* _EXERCISE REQUIREMENTS_:
Every line of the records that holds the word "lines" should be copied out.

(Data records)
● ● ●
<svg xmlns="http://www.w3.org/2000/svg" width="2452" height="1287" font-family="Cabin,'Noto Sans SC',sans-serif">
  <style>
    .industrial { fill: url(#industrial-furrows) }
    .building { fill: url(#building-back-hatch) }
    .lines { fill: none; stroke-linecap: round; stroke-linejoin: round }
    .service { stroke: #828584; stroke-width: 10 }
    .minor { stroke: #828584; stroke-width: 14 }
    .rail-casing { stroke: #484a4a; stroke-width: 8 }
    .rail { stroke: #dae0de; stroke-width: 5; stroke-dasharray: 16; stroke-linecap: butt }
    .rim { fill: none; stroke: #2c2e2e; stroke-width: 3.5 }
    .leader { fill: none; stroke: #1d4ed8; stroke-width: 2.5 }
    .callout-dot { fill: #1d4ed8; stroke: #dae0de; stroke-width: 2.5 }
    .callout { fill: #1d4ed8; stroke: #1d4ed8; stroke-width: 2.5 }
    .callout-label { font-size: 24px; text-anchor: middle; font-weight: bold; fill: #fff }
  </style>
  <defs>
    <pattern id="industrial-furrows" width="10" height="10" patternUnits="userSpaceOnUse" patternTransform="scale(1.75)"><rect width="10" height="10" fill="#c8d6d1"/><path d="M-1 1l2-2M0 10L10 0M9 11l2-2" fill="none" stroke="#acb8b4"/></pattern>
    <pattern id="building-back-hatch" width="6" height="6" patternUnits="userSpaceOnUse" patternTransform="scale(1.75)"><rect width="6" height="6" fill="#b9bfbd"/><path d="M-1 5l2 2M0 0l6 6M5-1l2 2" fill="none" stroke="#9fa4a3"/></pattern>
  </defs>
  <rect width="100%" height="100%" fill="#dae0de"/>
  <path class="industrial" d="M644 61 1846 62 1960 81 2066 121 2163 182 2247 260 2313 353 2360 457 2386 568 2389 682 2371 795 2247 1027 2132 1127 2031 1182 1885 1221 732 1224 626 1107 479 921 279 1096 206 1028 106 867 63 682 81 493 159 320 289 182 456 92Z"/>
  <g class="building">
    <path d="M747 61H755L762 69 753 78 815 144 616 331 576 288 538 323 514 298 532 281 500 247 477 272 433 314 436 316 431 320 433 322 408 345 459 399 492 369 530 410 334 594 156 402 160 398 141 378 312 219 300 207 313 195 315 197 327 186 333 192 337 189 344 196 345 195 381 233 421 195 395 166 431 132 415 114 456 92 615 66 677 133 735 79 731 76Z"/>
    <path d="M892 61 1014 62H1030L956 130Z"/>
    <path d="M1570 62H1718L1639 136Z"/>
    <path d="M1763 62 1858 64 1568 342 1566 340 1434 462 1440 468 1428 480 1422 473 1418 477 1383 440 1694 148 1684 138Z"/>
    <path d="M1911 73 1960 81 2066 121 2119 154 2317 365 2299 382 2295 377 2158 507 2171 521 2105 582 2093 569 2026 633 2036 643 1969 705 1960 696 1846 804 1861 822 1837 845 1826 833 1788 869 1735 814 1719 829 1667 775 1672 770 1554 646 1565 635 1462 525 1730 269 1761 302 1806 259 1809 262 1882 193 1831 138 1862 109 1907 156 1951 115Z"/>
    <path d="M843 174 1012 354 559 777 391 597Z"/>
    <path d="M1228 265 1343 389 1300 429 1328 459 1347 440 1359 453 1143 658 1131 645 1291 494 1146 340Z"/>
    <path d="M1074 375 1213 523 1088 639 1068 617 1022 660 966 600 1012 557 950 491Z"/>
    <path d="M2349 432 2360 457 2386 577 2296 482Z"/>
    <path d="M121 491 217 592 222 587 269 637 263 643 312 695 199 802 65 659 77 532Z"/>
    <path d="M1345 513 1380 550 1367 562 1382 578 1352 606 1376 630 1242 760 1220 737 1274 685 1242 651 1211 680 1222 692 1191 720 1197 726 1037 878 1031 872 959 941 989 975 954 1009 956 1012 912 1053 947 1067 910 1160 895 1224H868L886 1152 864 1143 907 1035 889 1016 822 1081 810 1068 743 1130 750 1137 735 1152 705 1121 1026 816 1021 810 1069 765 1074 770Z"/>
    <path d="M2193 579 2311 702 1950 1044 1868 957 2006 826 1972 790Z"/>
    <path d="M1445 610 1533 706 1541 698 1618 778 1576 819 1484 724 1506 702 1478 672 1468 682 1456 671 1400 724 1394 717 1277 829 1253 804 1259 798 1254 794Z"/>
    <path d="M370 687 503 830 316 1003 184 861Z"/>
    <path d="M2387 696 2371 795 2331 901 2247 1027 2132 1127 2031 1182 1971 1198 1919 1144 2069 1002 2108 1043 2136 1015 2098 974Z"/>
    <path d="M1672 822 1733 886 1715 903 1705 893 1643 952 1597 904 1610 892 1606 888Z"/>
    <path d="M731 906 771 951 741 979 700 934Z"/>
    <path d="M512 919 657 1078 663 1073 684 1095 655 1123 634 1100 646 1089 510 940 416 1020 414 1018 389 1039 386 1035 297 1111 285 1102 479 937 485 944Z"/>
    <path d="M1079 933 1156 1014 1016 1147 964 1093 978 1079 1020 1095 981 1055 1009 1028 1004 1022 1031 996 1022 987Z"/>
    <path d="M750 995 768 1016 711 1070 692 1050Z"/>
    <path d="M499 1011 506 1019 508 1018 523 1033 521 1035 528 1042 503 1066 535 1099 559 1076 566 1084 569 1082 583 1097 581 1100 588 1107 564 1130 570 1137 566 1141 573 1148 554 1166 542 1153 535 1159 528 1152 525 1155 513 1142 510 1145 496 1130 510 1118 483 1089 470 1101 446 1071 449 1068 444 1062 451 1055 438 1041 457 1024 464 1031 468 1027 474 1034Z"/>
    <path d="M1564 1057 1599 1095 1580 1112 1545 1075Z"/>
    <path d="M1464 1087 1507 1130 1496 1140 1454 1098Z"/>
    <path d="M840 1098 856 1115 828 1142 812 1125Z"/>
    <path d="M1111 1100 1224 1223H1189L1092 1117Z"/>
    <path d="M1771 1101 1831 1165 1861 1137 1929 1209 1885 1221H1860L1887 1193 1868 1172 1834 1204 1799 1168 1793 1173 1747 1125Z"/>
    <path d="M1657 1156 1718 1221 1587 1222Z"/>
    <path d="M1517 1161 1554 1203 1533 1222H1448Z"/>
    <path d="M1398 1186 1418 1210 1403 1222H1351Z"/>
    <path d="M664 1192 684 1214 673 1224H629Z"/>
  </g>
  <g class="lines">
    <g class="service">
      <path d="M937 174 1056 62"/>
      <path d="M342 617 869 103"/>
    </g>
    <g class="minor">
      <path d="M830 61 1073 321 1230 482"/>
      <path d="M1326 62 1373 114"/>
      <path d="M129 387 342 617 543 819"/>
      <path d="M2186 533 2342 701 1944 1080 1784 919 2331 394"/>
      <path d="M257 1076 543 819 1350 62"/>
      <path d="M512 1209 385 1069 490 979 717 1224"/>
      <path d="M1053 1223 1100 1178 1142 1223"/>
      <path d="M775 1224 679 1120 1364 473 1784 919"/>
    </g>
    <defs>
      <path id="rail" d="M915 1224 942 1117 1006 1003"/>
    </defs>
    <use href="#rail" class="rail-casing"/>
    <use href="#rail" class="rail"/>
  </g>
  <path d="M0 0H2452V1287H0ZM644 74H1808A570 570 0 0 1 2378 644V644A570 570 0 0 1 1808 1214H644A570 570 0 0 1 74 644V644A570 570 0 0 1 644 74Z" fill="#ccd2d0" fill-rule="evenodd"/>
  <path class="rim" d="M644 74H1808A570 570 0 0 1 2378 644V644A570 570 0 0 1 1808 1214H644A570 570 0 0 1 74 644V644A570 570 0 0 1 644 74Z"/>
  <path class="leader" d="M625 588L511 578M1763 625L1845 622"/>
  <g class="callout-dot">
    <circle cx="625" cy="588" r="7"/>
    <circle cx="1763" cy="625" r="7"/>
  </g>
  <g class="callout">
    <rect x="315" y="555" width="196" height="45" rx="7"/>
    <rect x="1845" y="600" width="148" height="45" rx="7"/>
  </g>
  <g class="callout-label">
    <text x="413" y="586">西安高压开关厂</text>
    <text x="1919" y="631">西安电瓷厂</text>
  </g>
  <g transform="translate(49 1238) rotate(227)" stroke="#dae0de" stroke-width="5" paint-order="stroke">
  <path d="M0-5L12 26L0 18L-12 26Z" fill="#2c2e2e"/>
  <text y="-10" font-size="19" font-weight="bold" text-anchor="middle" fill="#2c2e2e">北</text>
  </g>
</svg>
● ● ●
* _REPLY_:
    .lines { fill: none; stroke-linecap: round; stroke-linejoin: round }
  <g class="lines">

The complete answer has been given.